Wednesday, May 17, 2006

When I lost Faith in all environmental activists

It was in third year University, at the refectory, watching a debate about a hydro-electric dam proposal somewhere in North Queensland. My primary interest was that because it was the World's most popular and effective type of renewable energy, we may turn the corner and have a bias towards these type of projects and away from coal and gas powered stations. I was sadly mistaken. The local environmental speakers pointed out that we should be reducing demand by using less electricity in the home by turning off lights etc. etc. and not building new power stations (oh yeah, and not needing them anyway). The scheme was shelved - Not one single hydro power project has been built in NQ. Several gas power stations have been built. Coal fired stations that had been out of commission for years were re-started. Meanwhile, electricity demand has increased steadily by about 8% per year. Since that time I would estimate our (NQ) CO2 emmissions have doubled. Meanwhile at the university, virgin wilderness surrounding it has been built on for new accommodation and general expansion. Surely the environmental activist movement could have picked a different project to pick their fight on. Environmental activists are still aiding fights against wind farms, tidal energy projects and the list goes on. Any project that is "big" and "new" is automatically seen as bad and fought tooth and nail - but the gradual but certain expansion of existing facilities is completely ignored.

2 comments:

Anonymous said...

I think you're tarring all environmentalists with the same brush there. In my time as a member of the Greens I've found most people advocate wind and tidal generation, but nobody thinks a dam is a good idea - they flood one end of a valley and starve the other end.

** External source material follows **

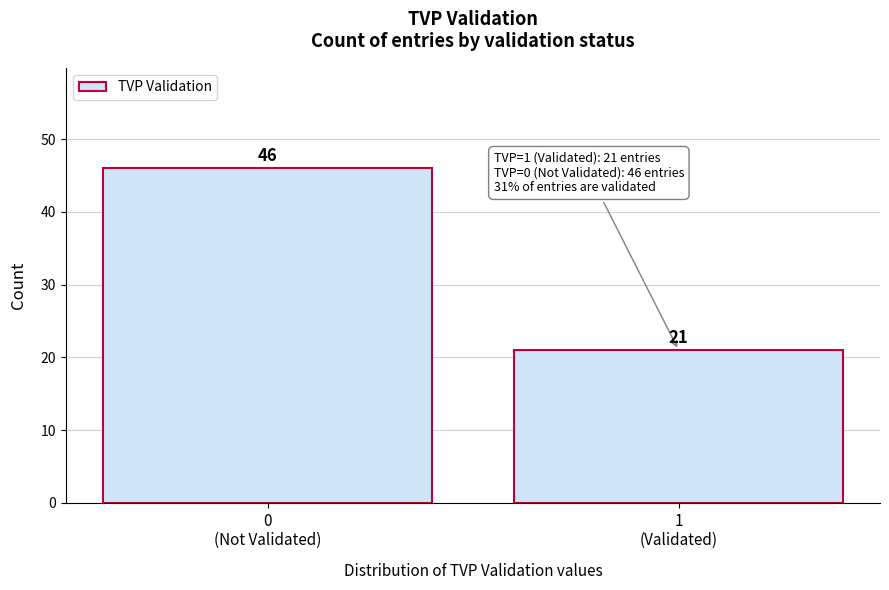

Reading left to right, transcribe all the data shown in this chart.

46	21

Its all habitat.
Its not wrong to campaign against rampant consumerism, but the economic fundamentalists in power believe consumption = economic stimulation = good. So its a hard sell.
Sure some environmentalists have some weird and even wrong opinions. They stand out against a backdrop of major party voters who think normal but wrong things, like: there's not much we can do, or the environment isn't in such dire straights.
The majority of environmentalists quietly wince along with you when an extremist makes a wrongheaded point.

Marco Parigi said...

Maybe I am, but you must confess that you are tarring economic fundamentalists with a rather nasty brush that makes me completely wince. After all it was economic fundamentalists that came up with carbon trading, something that is now praised by almost all environmental groups. Higher energy prices seem to have done most of the legwork in improving western practices, yet environmental groups want to take credit for their "measures" that they have pushed for.